Quel est le calcul de l’entreprise quand elle délocalise ?

Il est essentiellement financier. En Hongrie, le cout de la main d’œuvre est 70 % moins cher qu’en France selon une étude de l’Insee. Dans la plupart des directions Fonctions Supports, si un recrutement est accepté, il doit se faire obligatoirement en Hongrie ou en Inde. Deux pays qui sont loin d’être exemplaires en matière de respect des droits de l’homme. La Hongrie a été pointée du doigt pour ses positions sur la communauté LGBT+ et plus généralement sur le respect des valeurs européennes. Quant à l’Inde, ce pays se classe 135e sur 146 pour l’index égalité hommes-femmes, sans oublier que le droit du travail y est très loin des normes européennes avec notamment des semaines de 48 heures de travail et un salaire 75 % moins élevé qu’en France.

"La présence de la CFE-CGC n’a jamais été aussi utile et nécessaire pour défendre les droits et la santé des salariés"

Hormis les suppressions d’emplois directs, quelles sont les conséquences sur le management ?

En plus d’être mis en concurrence avec des pays qui n’ont pas les mêmes valeurs éthiques ni les mêmes normes, les salariés européens vivent dans une insécurité permanente crée par la direction : une année ils peuvent occuper un métier sensible, l’année suivante la direction peut juger que ce métier est redevenu stable ou en tension et ce, sans aucune justification. La majorité des plus de 55 ans attendent avec impatience d’être éligibles à un départ en congé de fin de carrière (CFC). Pour les autres, une partie arrive à tirer son épingle du jeu, mais les plus fragiles ou les moins chanceux se demandent combien de temps ils vont pouvoir tenir sans tomber malades.

Comment intervient la gestion des emplois et des parcours professionnels (GEPP) dans ce contexte ?
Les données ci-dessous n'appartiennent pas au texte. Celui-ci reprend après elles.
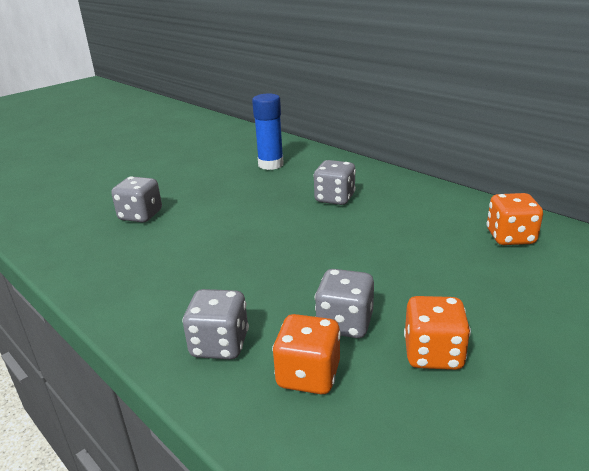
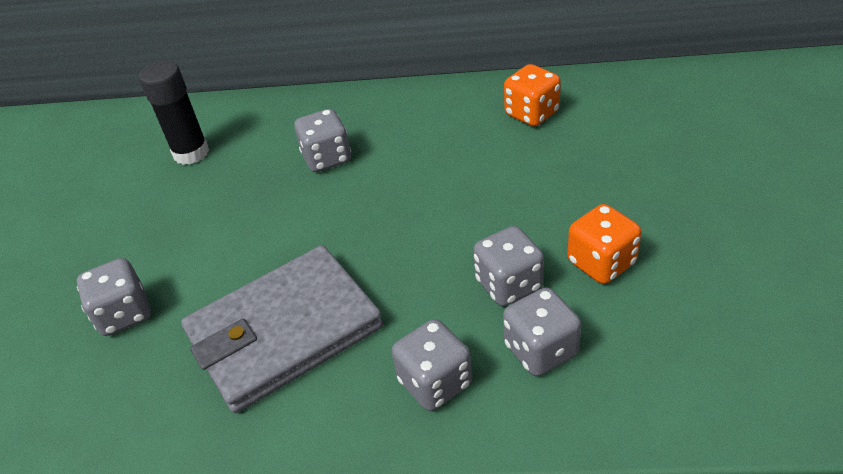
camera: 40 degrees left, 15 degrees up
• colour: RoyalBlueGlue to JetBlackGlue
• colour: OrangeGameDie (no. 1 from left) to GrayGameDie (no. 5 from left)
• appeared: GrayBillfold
Il est prévu plus de 400 mobilités en France d’ici 2026 mais pour faire quoi et pour aller où ? La GEPP repose sur le volontariat, donc hors de question de pousser les salariés à prendre des postes dans des bassins d’emploi en Hongrie ou en Inde. Les équipes People & Culture se retrouvent face à un défi gigantesque et avec des effectifs de plus en plus réduits pour accompagner les collaborateurs. Malgré les investissements annoncés, nos emplois n’ont jamais été autant menacés en France et la présence de la CFE-CGC n’a jamais été aussi utile et nécessaire pour défendre les droits et la santé des salariés. Nous sommes engagés tous les jours sur le terrain pour défendre les intérêts de tous les salariés en France.